▸ Instruction: Your copy should hold only the lines from the one with "Eyes Groups" to the one with "University, Perth, Australia.", both included, each exactly as it stands below, with no pictures.

──────

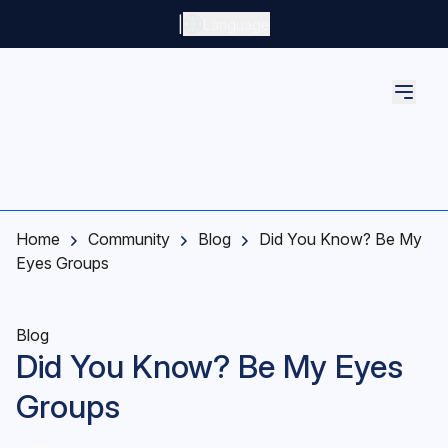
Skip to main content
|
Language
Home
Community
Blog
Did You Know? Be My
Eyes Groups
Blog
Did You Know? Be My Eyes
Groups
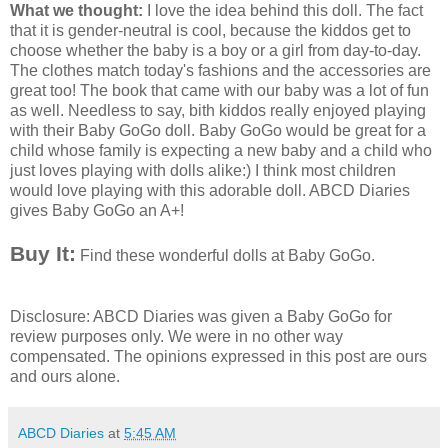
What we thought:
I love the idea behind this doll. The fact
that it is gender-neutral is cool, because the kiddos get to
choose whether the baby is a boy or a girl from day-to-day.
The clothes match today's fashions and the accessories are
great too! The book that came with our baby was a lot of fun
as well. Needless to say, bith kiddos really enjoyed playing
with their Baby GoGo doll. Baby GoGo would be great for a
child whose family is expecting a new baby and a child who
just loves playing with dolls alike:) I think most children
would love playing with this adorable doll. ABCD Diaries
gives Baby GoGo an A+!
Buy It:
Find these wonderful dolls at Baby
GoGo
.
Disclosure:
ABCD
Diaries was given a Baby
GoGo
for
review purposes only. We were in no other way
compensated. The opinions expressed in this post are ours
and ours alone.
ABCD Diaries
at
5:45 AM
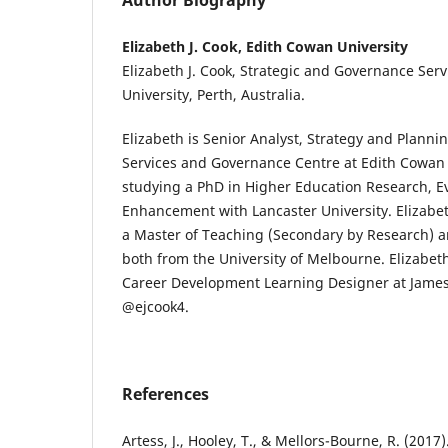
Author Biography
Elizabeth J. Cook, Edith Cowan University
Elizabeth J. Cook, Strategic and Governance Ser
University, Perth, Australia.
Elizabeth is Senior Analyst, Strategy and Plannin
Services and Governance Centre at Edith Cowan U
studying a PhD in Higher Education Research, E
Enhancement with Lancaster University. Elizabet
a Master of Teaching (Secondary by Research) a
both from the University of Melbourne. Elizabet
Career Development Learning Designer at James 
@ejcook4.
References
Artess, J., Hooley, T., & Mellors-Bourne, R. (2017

──────

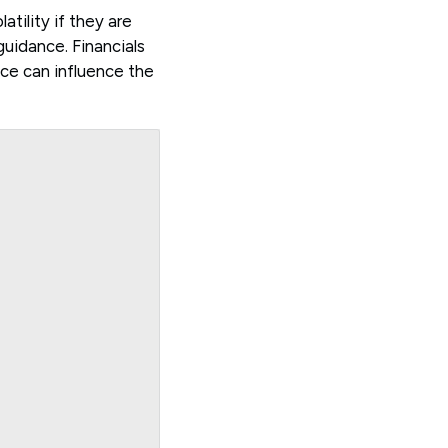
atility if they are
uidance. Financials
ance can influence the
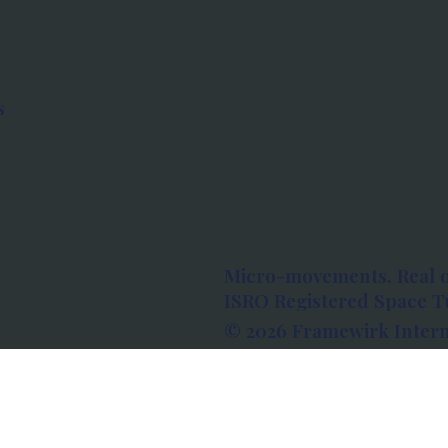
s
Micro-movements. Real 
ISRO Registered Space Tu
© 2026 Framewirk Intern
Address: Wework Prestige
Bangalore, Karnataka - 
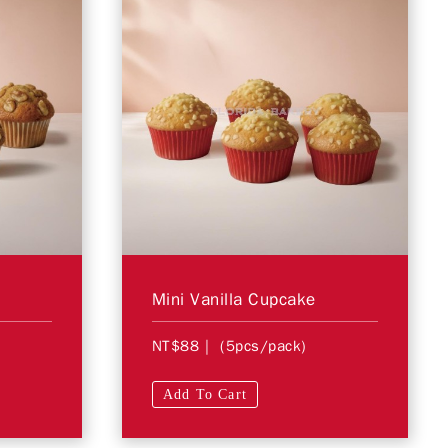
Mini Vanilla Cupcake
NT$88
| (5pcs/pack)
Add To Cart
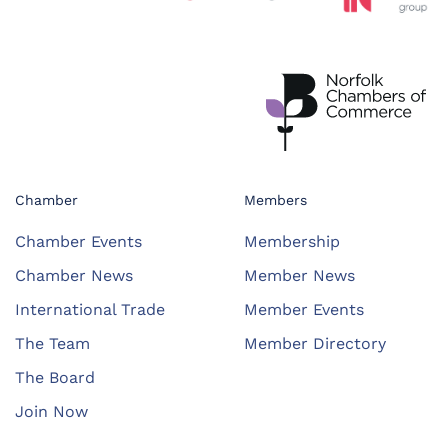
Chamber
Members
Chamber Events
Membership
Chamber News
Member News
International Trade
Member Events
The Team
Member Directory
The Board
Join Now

──────

▸ Answer for this exercise:
Eyes Groups
Blog
Did You Know? Be My Eyes
Groups
What we thought:
I love the idea behind this doll. The fact
that it is gender-neutral is cool, because the kiddos get to
choose whether the baby is a boy or a girl from day-to-day.
The clothes match today's fashions and the accessories are
great too! The book that came with our baby was a lot of fun
as well. Needless to say, bith kiddos really enjoyed playing
with their Baby GoGo doll. Baby GoGo would be great for a
child whose family is expecting a new baby and a child who
just loves playing with dolls alike:) I think most children
would love playing with this adorable doll. ABCD Diaries
gives Baby GoGo an A+!
Buy It:
Find these wonderful dolls at Baby
GoGo
.
Disclosure:
ABCD
Diaries was given a Baby
GoGo
for
review purposes only. We were in no other way
compensated. The opinions expressed in this post are ours
and ours alone.
ABCD Diaries
at
5:45 AM
Author Biography
Elizabeth J. Cook, Edith Cowan University
Elizabeth J. Cook, Strategic and Governance Ser
University, Perth, Australia.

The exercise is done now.